Tuesday, September 11, 2007

It's ironic really...

Painting Report: Still trying to channel Minerva. I thought I was on a role, finally getting in my groove but alas, I'm back to wiping out just about everything I paint. I'm not happy with anything I've done lately. Nothing is close to finished.
It's not for lack of desire, I want to paint something brilliant, something that counts. I want to paint something that makes you feel...right in the heart. I want it bad. It's not for lack of work. I've been working hard, getting up at 4:50a.m. I'm trying to keep my body and mind healthy. I'm even drinking water. I haven't been indulging in social engagements, just fundamental family responsibilities. I'm finding the the daily rituals of motherhood very satisfying and challenging...so it's not about being off balance or guilt. It's not for lack of ideas. I have so many ideas that I could paint for a year with just what I've written down in my sketchbook this week alone. My ideas are good...about real and symbolic refuge. It's not for lack of emotion, I have plenty of that. My heart is so engorged with emotion that it aches to be drained...even just a little bit.
I have no reasons; no excuses. Maybe my soul has moved to a level my skills can't catch up with. Does metamorphosis require a chain of painful failures? Maybe someone put a curse on me. If so...enough. Please.
I've never had this happen to me for more than a day or two.

The Polly Holliday's...a dramatic simulation
The above photo is an illustration of how easy it is to dramatically evoke emotion that is about the suffering or sadness or the general struggles of the human condition. We were playing around with ideas for our band's CD cover. This photo doesn't represent us how we are...but it is dramatic indeed.
Posted by Picasa

3 comments:

Laura A said...

I'm sorry you're struggling.

I don't know if it would help at all, but my thought was that you should pick something, anything, and finish it. Even if you aren't happy with it. Sometimes, pressing forward, just to reach completion is extremely helpful.

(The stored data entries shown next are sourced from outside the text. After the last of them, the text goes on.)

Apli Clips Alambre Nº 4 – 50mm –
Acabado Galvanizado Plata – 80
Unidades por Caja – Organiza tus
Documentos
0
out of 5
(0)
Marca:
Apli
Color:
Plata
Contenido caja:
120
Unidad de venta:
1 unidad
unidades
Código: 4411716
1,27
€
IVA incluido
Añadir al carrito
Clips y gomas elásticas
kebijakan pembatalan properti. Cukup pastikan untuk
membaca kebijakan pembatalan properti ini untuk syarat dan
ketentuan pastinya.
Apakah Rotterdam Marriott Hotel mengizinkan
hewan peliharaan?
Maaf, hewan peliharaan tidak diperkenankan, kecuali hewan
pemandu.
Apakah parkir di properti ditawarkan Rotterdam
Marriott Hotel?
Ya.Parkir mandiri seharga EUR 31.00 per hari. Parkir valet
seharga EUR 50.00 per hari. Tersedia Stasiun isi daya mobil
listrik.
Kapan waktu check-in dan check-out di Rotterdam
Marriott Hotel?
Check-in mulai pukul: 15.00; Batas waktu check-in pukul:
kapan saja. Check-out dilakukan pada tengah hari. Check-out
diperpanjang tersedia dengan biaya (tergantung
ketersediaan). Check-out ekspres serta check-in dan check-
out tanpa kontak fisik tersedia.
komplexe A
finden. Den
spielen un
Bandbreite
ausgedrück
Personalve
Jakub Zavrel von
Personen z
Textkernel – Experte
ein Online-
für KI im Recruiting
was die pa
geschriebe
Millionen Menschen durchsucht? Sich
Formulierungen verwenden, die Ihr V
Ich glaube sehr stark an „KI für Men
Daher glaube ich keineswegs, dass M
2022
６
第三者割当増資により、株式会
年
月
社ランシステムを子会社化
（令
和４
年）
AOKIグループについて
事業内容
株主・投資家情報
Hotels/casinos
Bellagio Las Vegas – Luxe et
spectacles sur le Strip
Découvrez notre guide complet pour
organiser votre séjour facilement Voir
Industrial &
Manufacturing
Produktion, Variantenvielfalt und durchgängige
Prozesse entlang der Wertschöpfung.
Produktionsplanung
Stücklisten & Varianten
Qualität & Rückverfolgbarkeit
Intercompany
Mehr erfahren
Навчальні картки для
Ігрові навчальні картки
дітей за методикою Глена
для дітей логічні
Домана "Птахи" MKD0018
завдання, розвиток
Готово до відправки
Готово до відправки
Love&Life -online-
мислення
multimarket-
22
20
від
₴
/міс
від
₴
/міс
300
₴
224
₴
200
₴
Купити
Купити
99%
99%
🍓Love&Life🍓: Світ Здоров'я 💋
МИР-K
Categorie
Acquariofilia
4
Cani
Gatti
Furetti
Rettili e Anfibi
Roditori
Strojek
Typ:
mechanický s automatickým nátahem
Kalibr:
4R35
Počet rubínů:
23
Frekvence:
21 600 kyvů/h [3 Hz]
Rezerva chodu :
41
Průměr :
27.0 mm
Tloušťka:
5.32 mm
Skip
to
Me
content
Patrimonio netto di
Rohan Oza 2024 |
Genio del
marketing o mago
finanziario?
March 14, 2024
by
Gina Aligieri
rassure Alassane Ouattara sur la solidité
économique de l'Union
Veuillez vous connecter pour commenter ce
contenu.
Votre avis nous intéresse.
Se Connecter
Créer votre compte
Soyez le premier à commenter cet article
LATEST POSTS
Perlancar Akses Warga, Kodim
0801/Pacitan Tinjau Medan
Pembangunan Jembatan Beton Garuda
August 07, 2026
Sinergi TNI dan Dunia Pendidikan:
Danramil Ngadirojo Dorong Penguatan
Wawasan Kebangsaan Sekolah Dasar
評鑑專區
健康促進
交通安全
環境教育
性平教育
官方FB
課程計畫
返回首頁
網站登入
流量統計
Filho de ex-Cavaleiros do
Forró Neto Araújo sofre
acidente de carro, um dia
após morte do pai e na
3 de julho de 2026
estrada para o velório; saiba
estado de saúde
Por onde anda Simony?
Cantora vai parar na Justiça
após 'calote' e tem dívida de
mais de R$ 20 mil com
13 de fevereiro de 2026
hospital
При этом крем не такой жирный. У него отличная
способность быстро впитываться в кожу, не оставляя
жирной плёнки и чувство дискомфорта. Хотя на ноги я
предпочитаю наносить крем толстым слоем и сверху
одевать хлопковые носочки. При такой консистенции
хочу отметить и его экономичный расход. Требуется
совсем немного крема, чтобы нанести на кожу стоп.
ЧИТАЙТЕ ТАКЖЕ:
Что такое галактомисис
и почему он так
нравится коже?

I know it's helped me in the past. Freed my mind.

As it turns out, with all that talk of never visiting Utah, I'm going to be in St. George for 2 days this weekend. I was hoping to be there for about twice that long, but it didn't work out. I was also hoping I could work a decent layover in Salt Lake City, but Vegas was significantly cheaper to fly into.

Alas.

My grandpa died on Sunday, and I'll be at his funeral.

I Am said...

Do you remember a time when you made art and the outcome held little or no importance? I do. There was such freedom in that--when the process was its own reward. As we get older with more responsibilities, demands on our time, and having deadlines, we feel pressured because our art has to be somewhere physically and we think it should go somewhere conceptually, so it's hard to maintain that pure love of process. Loving what you do without expectation. I'm currently trying to find my way back to that state, to stop choking my creative flow with an attachment to the outcome.
If you can find it, read "the power of now" by Eckhart Tolle, so magnificantly simple and profoundly life changing. An old roomate from BYU recently put me on to it. It's about accessing your inner peace and you can do it instantly, it doesn't take 20-40 minutes of meditation--its fantastic!

ps. Did Minerva paint those huge Western type paintings, with thin paint and washed out colours? If so, maybe you shouldn't channel her.
xo

Cassandra Barney said...

Angelica- You crack me up...ya Minerva is that gal. But the goddess Minerva, that's something else.

I'll look for that book and I think you're totally right. I'm kind of wishing for a respite from deadlines. Maybe that's part of coming around in this circle.
Wise words...love ya.

Laura- You are spot on. I'm working on five at once and I need to not start more but solve the problems and keep workingto completion.
When in St. George, if you go to the Dixie College Art Gallery, I have work in a show there. I think I have four pieces. I hope that you have so much fun! Thanks for the encouragement.

Kate- Thanks for you email this morning too. I have been loving your writing, you're on a role. I want to post more of your work this week.